May 16, 1943: The Nazis finally crushed the Warsaw ghetto Uprising. 13,000 Jews were killed during the uprising. 6,000 of them were burned alive. Of the remaining 50,000, most were captured and taken to death camps. 17 German soldiers died and 93 were injured.

Today in LGBTQ History May 16, 1947: Cheryl L. Clarke was born. She is a lesbian poet and black feminist activist. She is also co-owner of Bleinheim Hill Books and co-organizer of the Hobart Festival of Women writers.

1950s

Today in Music History May 16, 1953: Romani guitar wizard and jazz legend, Django Reinhardt, died. Reinhardt was the first major jazz talent to emerge from Europe and is still probably the best. He formed the Paris-based Quintette du Hot Club de France in 1934 with violinist Stephane Grappelli. This group was one of the first jazz groups anywhere to feature guitar as a lead instrument. Reinhardt toured briefly with Duke Ellington in 1946. He died unexpectedly of a stroke at age 43. In 1928, he had an accident that left him only able to use his first two fingers on his left hand. This forced him to invent a new technique that allowed him to become even more proficient than he had been prior to the accident. He never learned to read or write music and played completely by ear.

1960s

Today in Labor History May 16, 1961: Park Chung-hee led a coup that overthrew the second Republic of South Korea. He served as president (dictator) until his assassination in 1979.

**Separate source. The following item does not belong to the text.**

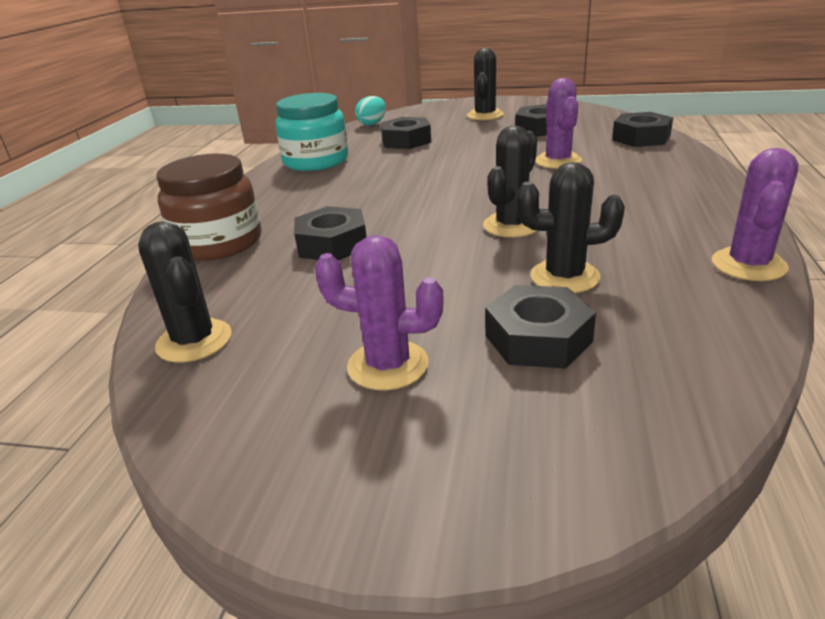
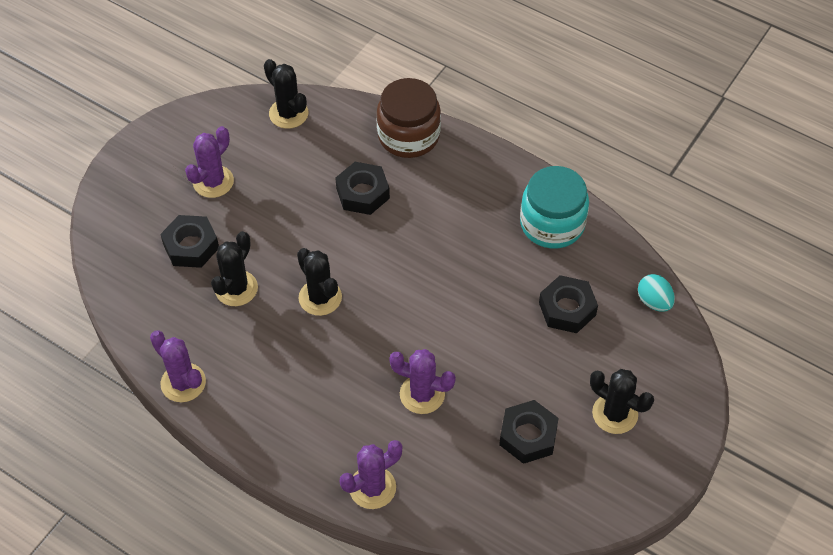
camera: 110 degrees right, 25 degrees up
black cactus [138,221,232,363] -> black cactus turned 60 degrees clockwise [264,59,308,129]
black nut [612,112,673,147] -> none
none -> purple cactus [340,440,402,509]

May 16, 1966: The Communist Party of China issued the May 16 Notice. This marked the beginning of the Cultural Revolution. During the decade it lasted, the Cultural Revolution was responsible for millions of deaths and arrests, and the destruction of countless historical and cultural materials.

1970s

Today in Labor History May 16, 1974: Tito was elected president (i.e., dictator) for life in Yugoslavia.

May 16, 1979: A. Philip Randolph died. Randolph was an African American labor leader, peace activist, and president and founder of the Brotherhood of Sleeping Car Porters.

1990s-2000s

Today in Labor History May 16, 1997: President (i.e., dictator) of Zaire, Mobutu Sese Seko, fled the country. In 1960, he overthrew the democratically elected nationalist, Patrice Lumumba. He seized the presidency for himself in 1965 and ruled the country for 32 years, until he was forced out in 1997.

May 16, 2007: Baristas at the Starbucks in East Grand Rapids announced their membership in the IWW Starbucks Workers Union. Starbucks was and is notorious for their poor treatment of workers. The NLRB slapped them with numerous anti-labor violations and forced them to settle the Grand Rapids dispute in October.